Portland Yacht Services finalizes boatyard purchasePosted on
Portland Yacht Services completed the purchase of boat repair business Gowen Marine, a move that will enable the company to service and repair larger vessels in the coastal Maine city.
Portland Yacht Services president Phineas Sprague Jr. said its customers and those of the former Gowen Marine should experience a significant increase in efficiencies and capacity.
“This is something we have been considering for a very long time,” Sprague said in a statement. “The facility will give us the flexibility to move forward with our long-term plan and allow us to immediately begin servicing larger vessels that could not be serviced at our former location.”
Sprague is developing a state-of-the-art boatyard on Commercial Street near the Casco Bay Bridge. The former Gowen Marine, which has a 150-ton Travelift, complements the new yard, which is being built on the western end of the Portland waterfront.
In August, after receiving his last permit for the new boatyard at 40 W. Commercial St., Sprague finalized the sale of the Portland Marine Co. complex at 58 Fore St.
Sprague said the space limitations of the Fore Street location, combined with the complexities of opening the new yard, required an interim opportunity to keep moving forward with a long-term plan.
Maintenance and storage buildings and a launching ramp will be completed at the new yard in mid-November. Docks and other facilities will follow. Portland Yacht Services will be operating out of three properties in Portland.
Gowen Marine was founded in 1955 by Harold Gowen and was purchased in 1968 by Joseph Schmader, who grew the business into a 2-acre complex at 400 Commercial St. that supports commercial and recreational marine vessels.
Schmader, 67, will continue to own and operate Gowen Power Systems Inc., a separate company that is based at the Commercial Street address.
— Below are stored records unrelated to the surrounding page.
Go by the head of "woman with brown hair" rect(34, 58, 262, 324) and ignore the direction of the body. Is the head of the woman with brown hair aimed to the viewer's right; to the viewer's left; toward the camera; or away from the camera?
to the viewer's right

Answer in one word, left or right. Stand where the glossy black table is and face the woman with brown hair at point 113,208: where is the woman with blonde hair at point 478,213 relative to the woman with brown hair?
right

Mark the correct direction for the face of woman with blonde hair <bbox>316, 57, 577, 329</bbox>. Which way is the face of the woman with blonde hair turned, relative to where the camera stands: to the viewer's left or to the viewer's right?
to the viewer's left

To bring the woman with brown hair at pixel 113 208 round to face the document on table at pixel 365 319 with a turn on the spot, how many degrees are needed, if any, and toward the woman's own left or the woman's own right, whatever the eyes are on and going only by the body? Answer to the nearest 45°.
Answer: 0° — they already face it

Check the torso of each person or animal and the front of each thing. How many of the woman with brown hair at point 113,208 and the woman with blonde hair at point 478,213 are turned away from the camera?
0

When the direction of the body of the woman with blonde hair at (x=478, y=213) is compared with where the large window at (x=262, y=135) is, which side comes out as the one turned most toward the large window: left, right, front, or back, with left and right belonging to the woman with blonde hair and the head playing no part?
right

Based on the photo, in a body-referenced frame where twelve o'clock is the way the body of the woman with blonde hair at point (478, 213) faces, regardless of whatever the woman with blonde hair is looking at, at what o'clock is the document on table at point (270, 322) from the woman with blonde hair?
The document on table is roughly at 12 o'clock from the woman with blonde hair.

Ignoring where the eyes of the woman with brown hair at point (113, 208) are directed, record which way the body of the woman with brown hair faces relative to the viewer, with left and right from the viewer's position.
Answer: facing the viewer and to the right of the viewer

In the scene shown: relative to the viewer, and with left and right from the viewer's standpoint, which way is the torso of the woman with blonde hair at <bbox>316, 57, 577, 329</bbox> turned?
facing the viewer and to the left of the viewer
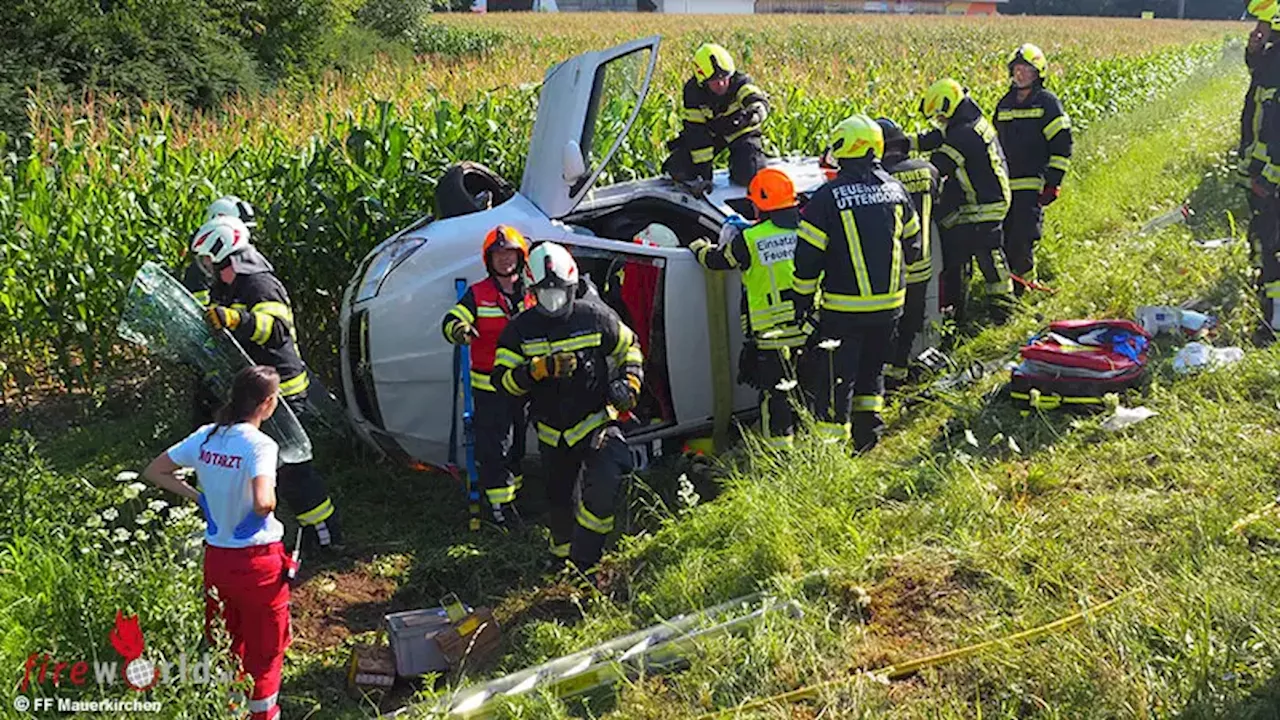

Sprague and Schmader met in 1972, when Sprague refitted his schooner for a circumnavigation at Schmader’s wharf, and they became fast friends. The two men say they are excited about the city’s future and share a vision for reinvigorating a port that was once bustling, but was later hit hard by challenges connected to the commercial fishing industry.
“I know what Phin and his team want to do and I know they are capable of getting it done,” Schmader said. “I am pleased to be a part of this process.”